Electrospun LiFe1−yMnyPO4/C Nanofiber Composites as Self-Supporting Cathodes in Li-Ion Batteries

LiFe1−yMnyPO4/C nanofiber composites are applied as cathode materials in Li‐ion batteries and their electrochemical properties are explored. Nanofiber meshes are synthesized via electrospinning of commercially available precursors (LiOH·H2O, FeSO4·7H2O, MnSO4·H2O, H3PO4, and polyvinylpyrrolidone). Nanofibers calcined at 850 °C under Ar/H2 (95/5 vol%) atmosphere are directly used as self‐supporting electrodes in Swagelok half cells without the need for any conductive additive or polymer binder. The morphology, phase, and chemical composition of as‐prepared and heat‐treated samples are analyzed by means of X‐ray powder diffraction, thermogravimetric analysis, and electron and scanning microscopy techniques. Brunauer–Emmett–Teller gas adsorption–desorption measurements show a high specific surface area (111m2 g−1) for LiFe0.5Mn0.5PO4. The influence of different Fe/Mn ratios on the morphology, electrical, and electrochemical performances are analyzed.
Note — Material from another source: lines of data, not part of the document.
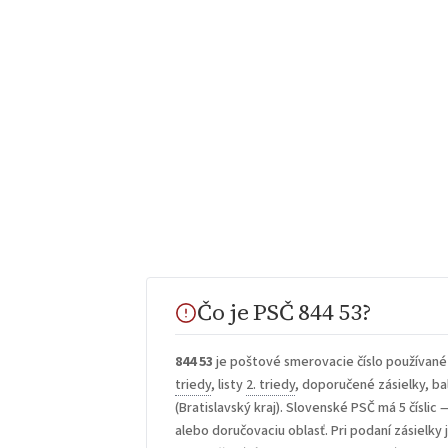
Čo je PSČ 844 53?
844 53
je poštové smerovacie číslo používané
triedy
, listy
2. triedy
, doporučené zásielky, bal
(Bratislavský kraj). Slovenské PSČ má 5 číslic 
alebo doručovaciu oblasť. Pri podaní zásielky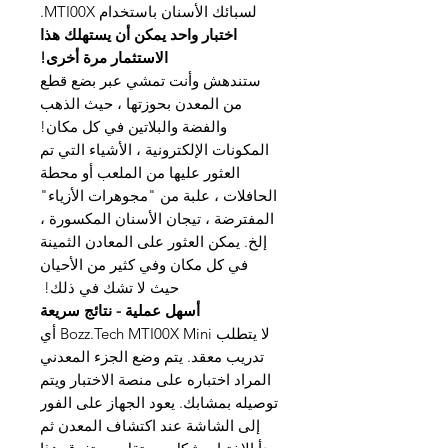
لسبائك الأسنان باستخدام MTI00X.
اختبار واحد يمكن أن يستهلك هذا
الاستثمار مرة أخرى!
ستندهش وأنت تمشي عبر بضع قطع
من المعدن بحوزتها ، حيث الذهب
والفضة والبلاتين في كل مكان!
المكونات الإلكترونية ، الأشياء التي تم
العثور عليها من الملعب أو محطة
الحافلات ، علبة من "مجوهرات الأزياء"
المفترضة ، تيجان الأسنان المكسورة ،
إلخ. يمكن العثور على المعادن الثمينة
في كل مكان وفي كثير من الأحيان
حيث لا تشك في ذلك!
أسهل عملية - نتائج سريعة
لا يتطلب Bozz.Tech MTI00X Mini أي
تدريب معقد. يتم وضع الجزء المعدني
المراد اختباره على منصة الاختبار ويتم
توصيله بمشابك. يعود الجهاز على الفور
إلى الشاشة عند اكتشاف المعدن ثم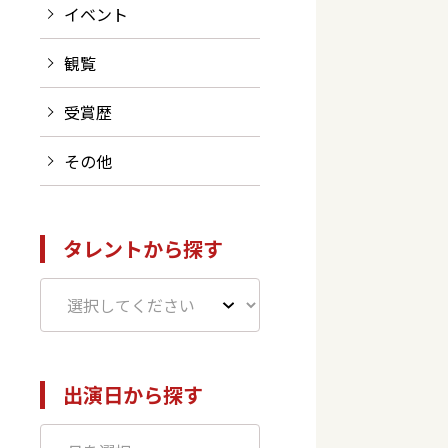
イベント
観覧
受賞歴
その他
タレントから探す
出演日から探す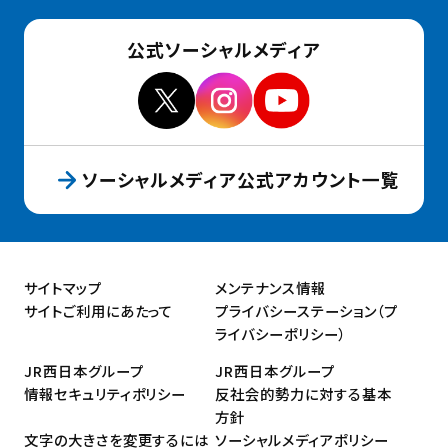
公式ソーシャルメディア
ソーシャルメディア公式アカウント一覧
サイトマップ
メンテナンス情報
サイトご利用にあたって
プライバシーステーション（プ
ライバシーポリシー）
JR西日本グループ
JR西日本グループ
情報セキュリティポリシー
反社会的勢力に対する基本
方針
文字の大きさを変更するには
ソーシャルメディアポリシー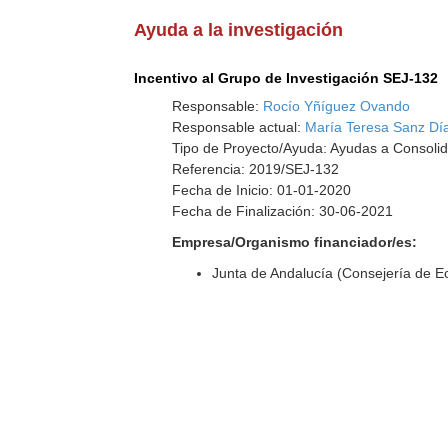
Ayuda a la investigación
Incentivo al Grupo de Investigación SEJ-132
Responsable:
Rocío Yñíguez Ovando
Responsable actual:
María Teresa Sanz Dí
Tipo de Proyecto/Ayuda: Ayudas a Consolid
Referencia: 2019/SEJ-132
Fecha de Inicio: 01-01-2020
Fecha de Finalización: 30-06-2021
Empresa/Organismo financiador/es:
Junta de Andalucía (Consejería de 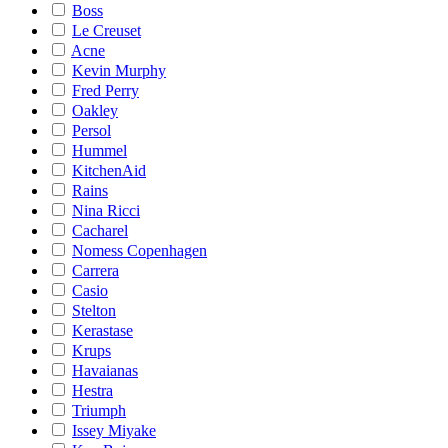
Boss
Le Creuset
Acne
Kevin Murphy
Fred Perry
Oakley
Persol
Hummel
KitchenAid
Rains
Nina Ricci
Cacharel
Nomess Copenhagen
Carrera
Casio
Stelton
Kerastase
Krups
Havaianas
Hestra
Triumph
Issey Miyake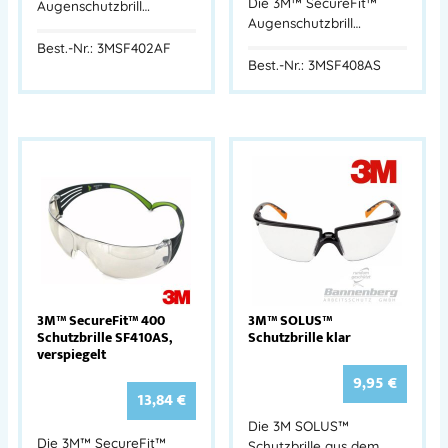
Die 3M™ SecureFit™
Augenschutzbrill…
Augenschutzbrill…
Best.-Nr.: 3MSF402AF
Best.-Nr.: 3MSF408AS
3M™ SecureFit™ 400
3M™ SOLUS™
Schutzbrille SF410AS,
Schutzbrille klar
verspiegelt
9,95
€
13,84
€
Die 3M SOLUS™
Die 3M™ SecureFit™
Schutzbrille aus dem …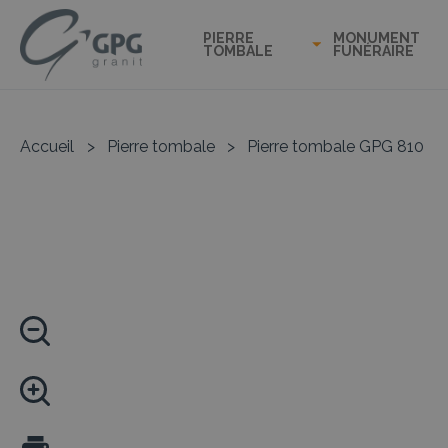
PIERRE
MONUMENT
TOMBALE
FUNÉRAIRE
Accueil
>
Pierre tombale
>
Pierre tombale GPG 810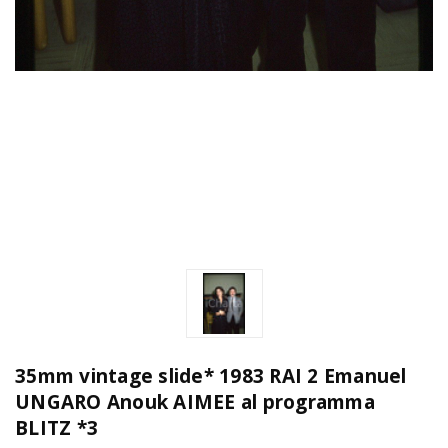
35mm vintage slide* 1983 RAI 2 Emanuel
UNGARO Anouk AIMEE al programma
BLITZ *3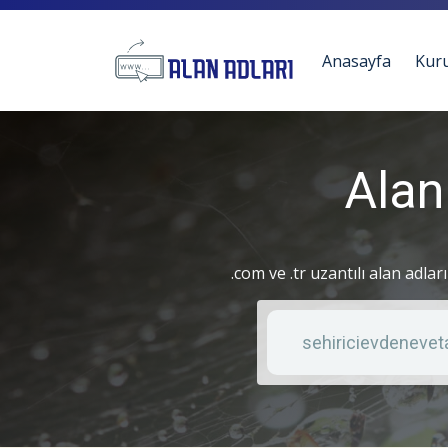
Anasayfa
Kur
Alan
.com ve .tr uzantılı alan adlar
Anahtar kelime
Liste türü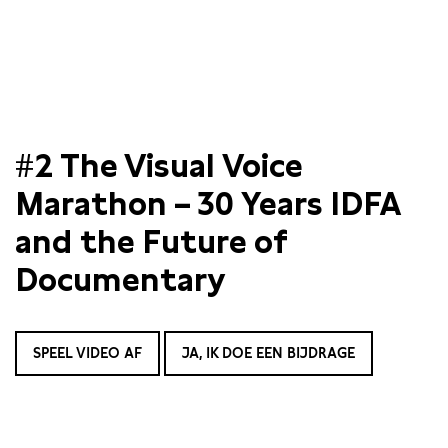
#2 The Visual Voice
Marathon – 30 Years IDFA
and the Future of
Documentary
SPEEL VIDEO AF
JA, IK DOE EEN BIJDRAGE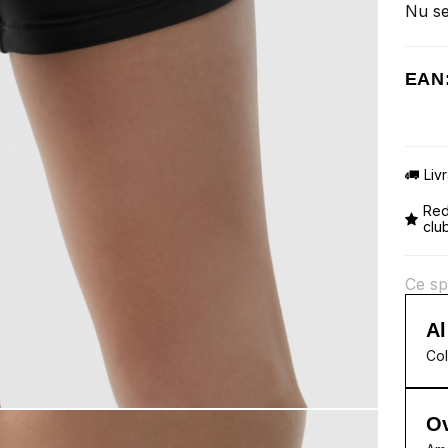
Nu se
EAN
Liv
Red
clu
Ce sp
Al
Col
Ov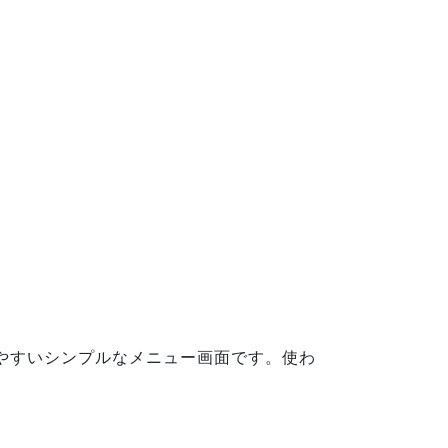
やすいシンプルなメニュー画面です。使わ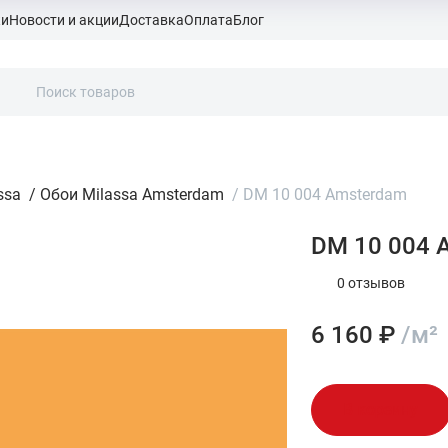
ки
Новости и акции
Доставка
Оплата
Блог
ssa
/
Обои Milassa Amsterdam
/
DM 10 004 Amsterdam
DM 10 004 
0 отзывов
6 160 ₽
/м²
В корзину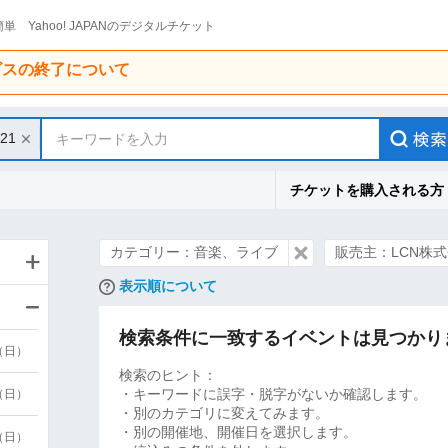
単 Yahoo! JAPANのデジタルチケット
ービスの終了について
/21
キーワードを入力
チケットを購入される方
カテゴリー：音楽、ライブ
販売主：LCN株
表示順について
検索条件に一致するイベントは見つかり
9（日）
検索のヒント：
・キーワードに誤字・脱字がないか確認します。
9（日）
・別のカテゴリに変えてみます。
・別の開催地、開催日を選択します。
6（日）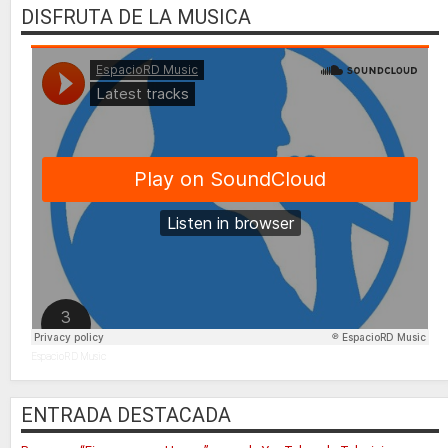
DISFRUTA DE LA MUSICA
EspacioRD Music
ENTRADA DESTACADA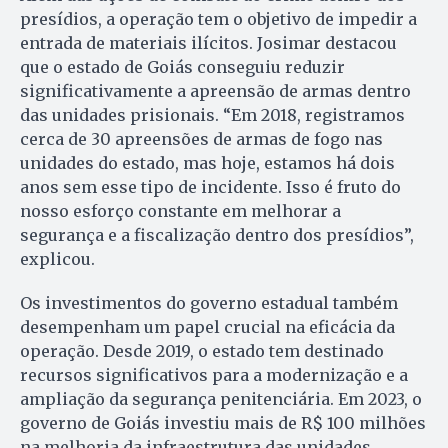
presídios, a operação tem o objetivo de impedir a
entrada de materiais ilícitos. Josimar destacou
que o estado de Goiás conseguiu reduzir
significativamente a apreensão de armas dentro
das unidades prisionais. “Em 2018, registramos
cerca de 30 apreensões de armas de fogo nas
unidades do estado, mas hoje, estamos há dois
anos sem esse tipo de incidente. Isso é fruto do
nosso esforço constante em melhorar a
segurança e a fiscalização dentro dos presídios”,
explicou.
Os investimentos do governo estadual também
desempenham um papel crucial na eficácia da
operação. Desde 2019, o estado tem destinado
recursos significativos para a modernização e a
ampliação da segurança penitenciária. Em 2023, o
governo de Goiás investiu mais de R$ 100 milhões
na melhoria da infraestrutura das unidades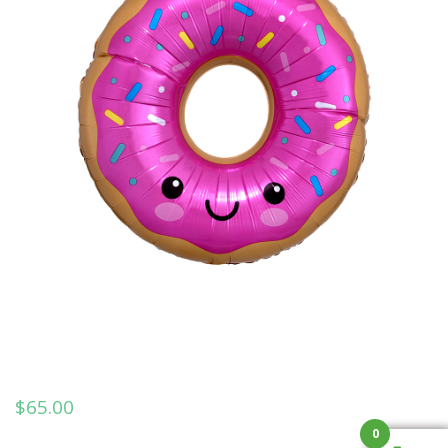
$
65.00
0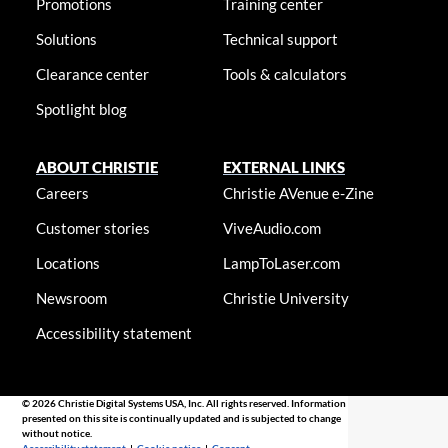
Promotions
Training center
Solutions
Technical support
Clearance center
Tools & calculators
Spotlight blog
ABOUT CHRISTIE
EXTERNAL LINKS
Careers
Christie AVenue e-Zine
Customer stories
ViveAudio.com
Locations
LampToLaser.com
Newsroom
Christie University
Accessibility statement
© 2026 Christie Digital Systems USA, Inc. All rights reserved. Information
presented on this site is continually updated and is subjected to change
without notice.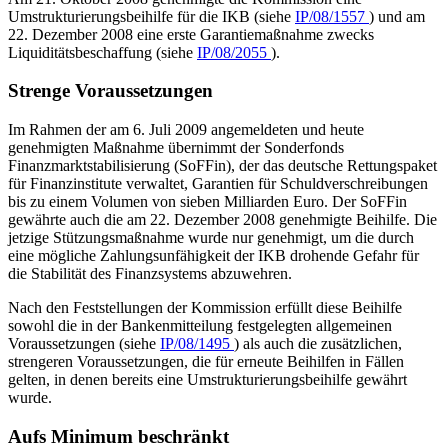
Umstrukturierungsbeihilfe für die IKB (siehe
IP/08/1557
) und am
22. Dezember 2008 eine erste Garantiemaßnahme zwecks
Liquiditätsbeschaffung (siehe
IP/08/2055
).
Strenge Voraussetzungen
Im Rahmen der am 6. Juli 2009 angemeldeten und heute
genehmigten Maßnahme übernimmt der Sonderfonds
Finanzmarktstabilisierung (SoFFin), der das deutsche Rettungspaket
für Finanzinstitute verwaltet, Garantien für Schuldverschreibungen
bis zu einem Volumen von sieben Milliarden Euro. Der SoFFin
gewährte auch die am 22. Dezember 2008 genehmigte Beihilfe. Die
jetzige Stützungs­maßnahme wurde nur genehmigt, um die durch
eine mögliche Zahlungsunfähigkeit der IKB drohende Gefahr für
die Stabilität des Finanzsystems abzuwehren.
Nach den Feststellungen der Kommission erfüllt diese Beihilfe
sowohl die in der Bankenmitteilung festgelegten allgemeinen
Voraussetzungen (siehe
IP/08/1495
) als auch die zusätzlichen,
strengeren Voraussetzungen, die für erneute Beihilfen in Fällen
gelten, in denen bereits eine Umstrukturierungsbeihilfe gewährt
wurde.
Aufs Minimum beschränkt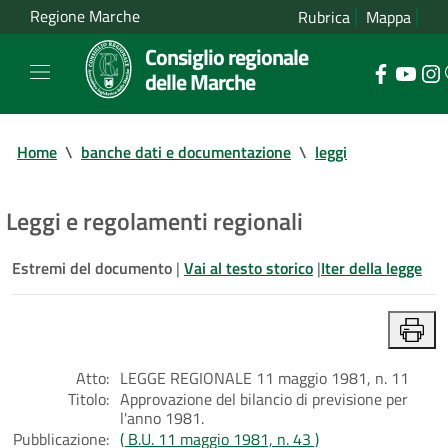
Regione Marche
Rubrica
Mappa
Consiglio regionale
delle Marche
Home
\
banche dati e documentazione
\
leggi
Leggi e regolamenti regionali
Estremi del documento
|
Vai al testo storico
|
Iter della legge
Atto:
LEGGE REGIONALE 11 maggio 1981, n. 11
Titolo:
Approvazione del bilancio di previsione per
l'anno 1981.
Pubblicazione:
( B.U. 11 maggio 1981, n. 43 )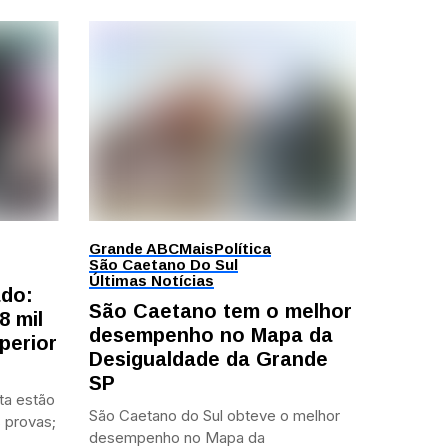
Grande ABC
Mais
Política
São Caetano Do Sul
Últimas Notícias
ado:
São Caetano tem o melhor
8 mil
desempenho no Mapa da
perior
Desigualdade da Grande
SP
ta estão
São Caetano do Sul obteve o melhor
 provas;
desempenho no Mapa da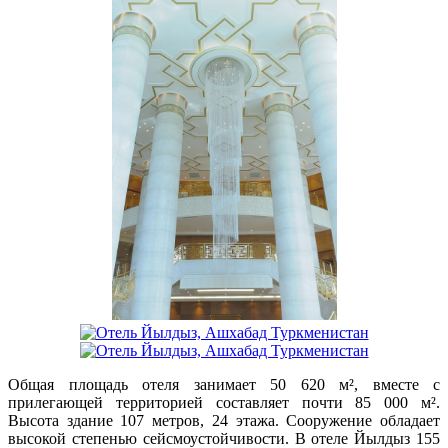
Общая площадь отеля занимает 50 620 м², вместе с
прилегающей территорией составляет почти 85 000 м².
Высота здание 107 метров, 24 этажа. Сооружение обладает
высокой степенью сейсмоустойчивости. В отеле Йылдыз 155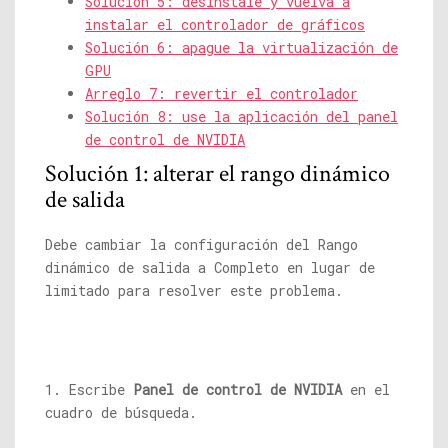
Solución 5: desinstale y vuelva a
instalar el controlador de gráficos
Solución 6: apague la virtualización de
GPU
Arreglo 7: revertir el controlador
Solución 8: use la aplicación del panel
de control de NVIDIA
Solución 1: alterar el rango dinámico
de salida
Debe cambiar la configuración del Rango
dinámico de salida a Completo en lugar de
limitado para resolver este problema.
1. Escribe
Panel de control de NVIDIA
en el
cuadro de búsqueda.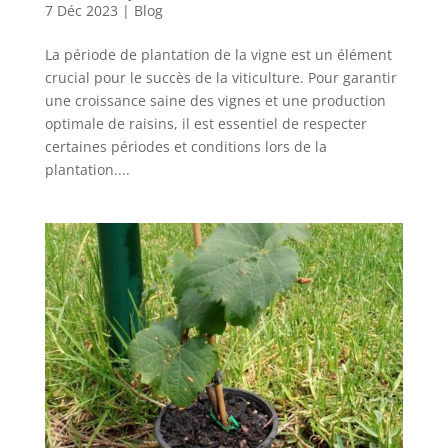
7 Déc 2023
|
Blog
La période de plantation de la vigne est un élément
crucial pour le succès de la viticulture. Pour garantir
une croissance saine des vignes et une production
optimale de raisins, il est essentiel de respecter
certaines périodes et conditions lors de la
plantation....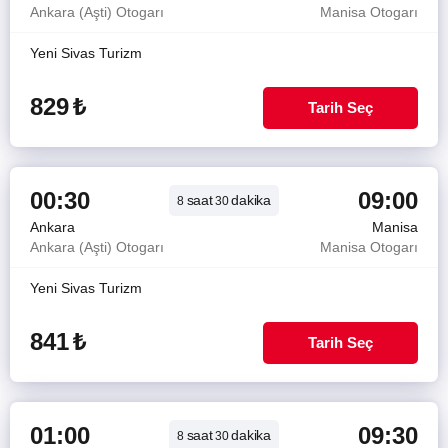
Ankara (Aşti) Otogarı
Manisa Otogarı
Yeni Sivas Turizm
829
₺
Tarih Seç
00:30
09:00
saat
dakika
8
30
Ankara
Manisa
Ankara (Aşti) Otogarı
Manisa Otogarı
Yeni Sivas Turizm
841
₺
Tarih Seç
01:00
09:30
saat
dakika
8
30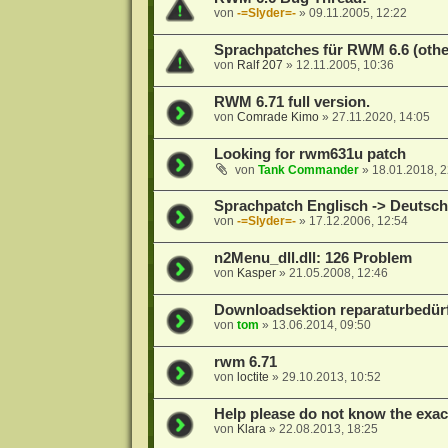
von
-=Slyder=-
»
09.11.2005, 12:22
Sprachpatches für RWM 6.6 (oth
von
Ralf 207
»
12.11.2005, 10:36
RWM 6.71 full version.
von
Comrade Kimo
»
27.11.2020, 14:05
Looking for rwm631u patch
von
Tank Commander
»
18.01.2018, 2
Sprachpatch Englisch -> Deutsch
von
-=Slyder=-
»
17.12.2006, 12:54
n2Menu_dll.dll: 126 Problem
von
Kasper
»
21.05.2008, 12:46
Downloadsektion reparaturbedürf
von
tom
»
13.06.2014, 09:50
rwm 6.71
von
loctite
»
29.10.2013, 10:52
Help please do not know the exac
von
Klara
»
22.08.2013, 18:25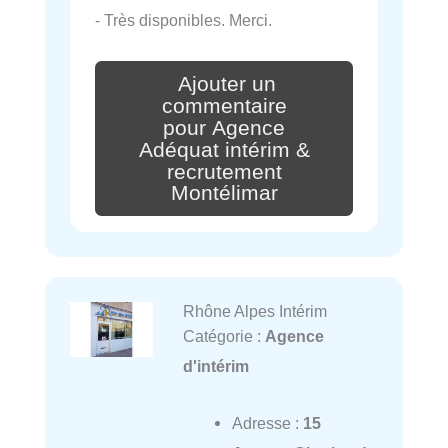
- Très disponibles. Merci.
Ajouter un
commentaire
pour Agence
Adéquat intérim &
recrutement
Montélimar
Rhône Alpes Intérim
Catégorie :
Agence
d'intérim
Adresse :
15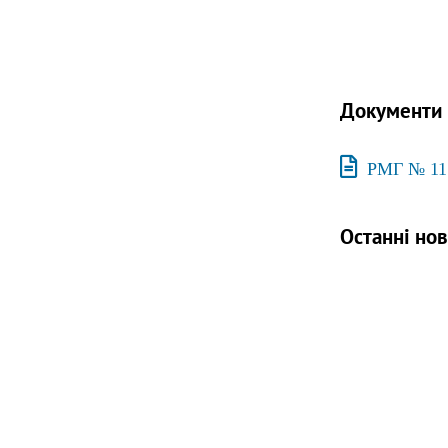
Документи
РМГ № 11 
Останні но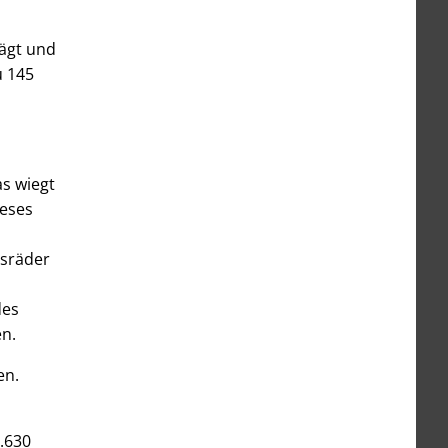
rägt und
u 145
s wiegt
ieses
bsräder
des
en.
en.
6.630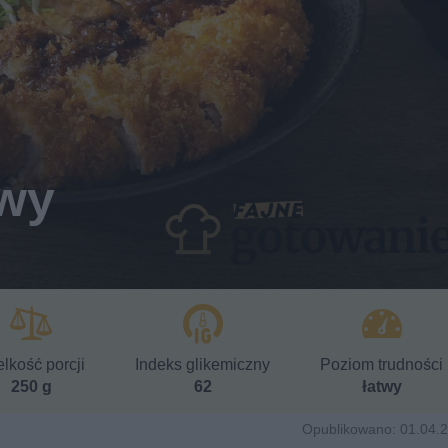
owy
lkość porcji
Indeks glikemiczny
Poziom trudności
250 g
62
łatwy
Opublikowano: 01.04.2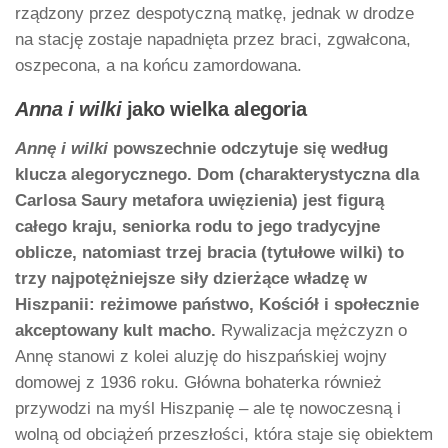
rządzony przez despotyczną matkę, jednak w drodze
na stację zostaje napadnięta przez braci, zgwałcona,
oszpecona, a na końcu zamordowana.
Anna i wilki
jako wielka alegoria
Annę i wilki
powszechnie odczytuje się według
klucza alegorycznego. Dom (charakterystyczna dla
Carlosa Saury metafora uwięzienia) jest figurą
całego kraju, seniorka rodu to jego tradycyjne
oblicze, natomiast trzej bracia (tytułowe wilki) to
trzy najpotężniejsze siły dzierżące władzę w
Hiszpanii: reżimowe państwo, Kościół i społecznie
akceptowany kult macho.
Rywalizacja mężczyzn o
Annę stanowi z kolei aluzję do hiszpańskiej wojny
domowej z 1936 roku. Główna bohaterka również
przywodzi na myśl Hiszpanię – ale tę nowoczesną i
wolną od obciążeń przeszłości, która staje się obiektem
Self‐supporting electrodes of electrospun LiFe1−yMnyPO4/C nanofibers are presented as cathodes for Li‐ion batteries. The dependence of the electrochemical properties on the phase composition of the solid–solution (Fe/Mn ratio) are characterized. The nanofiber meshes provide a porous high surface area and display a 1D–2D architecture, which shows high rate capabilities up to 8C with a capacity retention of nearly 50%.